La mia africa

Utilizzando il titolo del ben noto libro di Karen Blixen, volevo postare una fotografia della mia Africa.
A fine Settembre ho viaggiato in Namibia per dodici giorni con la mia compagna in completa solitudine. Noi due, una macchina 4x4 e tanta tanta polvere da mangiare.
Quattromila chilometri totali per lo più di strade sterrate.
Da tempo abbiamo deciso che i nostri viaggi non devono essere all'insegna del comfort e della comodità. Ogni meta, ogni metro che percorriamo, dovrà essere sudato. Per questo odio chiamarle vacanze. Non sono vacanze, sono viaggi. Sono esperienze.
Siamo stati fortunati, non abbiamo bucato nemmeno una volta, e a vedere le gomme delle altre jeep, mi sono reso conto di quanto sia stato incredibile aver guidato così tanto e così facilmente, senza un solo intoppo. In un paese dove si può viaggiare per quattrocento chilometri al giorno senza incontrare una sola auto, nella savana spietata e nel deserto più solitario, non è poi così banale, e me ne sono reso conto perlopiù a viaggio concluso.
Di cose da raccontare ne avrei a milioni, come l'incontro con un leone sdraiato e ansimante a pochi metri dalla nostra auto nel Parco Etosha (sembra un incontro scontato, ma non lo è per niente).
Abbiamo donato le magliette agli Himba nel Damaraland, abbiamo corso sulle dune del deserto più antico del mondo nel Namib, dove il rosso fuoco della sabbia si incontra con un azzurro intenso che non pensavo potesse esistere senza i filtri di Instagram.
Abbiamo mangiato piatti tipici del luogo, perlopiù a base di gazzelle, che sono numerosissime ovunque.
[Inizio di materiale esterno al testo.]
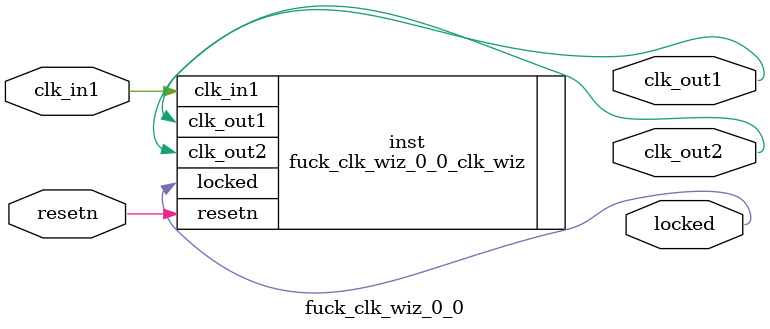
<source format=v>


`timescale 1ps/1ps

(* CORE_GENERATION_INFO = "fuck_clk_wiz_0_0,clk_wiz_v6_0_15_0_0,{component_name=fuck_clk_wiz_0_0,use_phase_alignment=true,use_min_o_jitter=false,use_max_i_jitter=false,use_dyn_phase_shift=false,use_inclk_switchover=false,use_dyn_reconfig=false,enable_axi=0,feedback_source=FDBK_AUTO,PRIMITIVE=MMCM,num_out_clk=2,clkin1_period=20.000,clkin2_period=10.0,use_power_down=false,use_reset=true,use_locked=true,use_inclk_stopped=false,feedback_type=SINGLE,CLOCK_MGR_TYPE=NA,manual_override=false}" *)

module fuck_clk_wiz_0_0 
 (
  // Clock out ports
  output        clk_out1,
  output        clk_out2,
  // Status and control signals
  input         resetn,
  output        locked,
 // Clock in ports
  input         clk_in1
 );

  fuck_clk_wiz_0_0_clk_wiz inst
  (
  // Clock out ports  
  .clk_out1(clk_out1),
  .clk_out2(clk_out2),
  // Status and control signals               
  .resetn(resetn), 
  .locked(locked),
 // Clock in ports
  .clk_in1(clk_in1)
  );

endmodule

</source>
Il primo impatto con una giraffa a bordo strada, come qui da noi può accadere con un gatto. In Namibia ti attraversano i babbuini. E sono pericolosi.
Non mi basterebbero migliaia di parole per descrivere tutto quello che abbiamo visto e vissuto in quel poco tempo che avevamo a nostra disposizione. Abbiamo solo provato a viverlo a piene mani, senza barriere e filtri che potessero separarci da un luogo così selvaggio.
E così la foto che voglio mostrare è semplicemente il ritratto della strada che da asfalto diventa sterrato, l'abbandono di ogni comfort a favore dell'immersione totale nella natura. La metafora di un viaggio, non di una vacanza. E alla fine anche un pò della vita.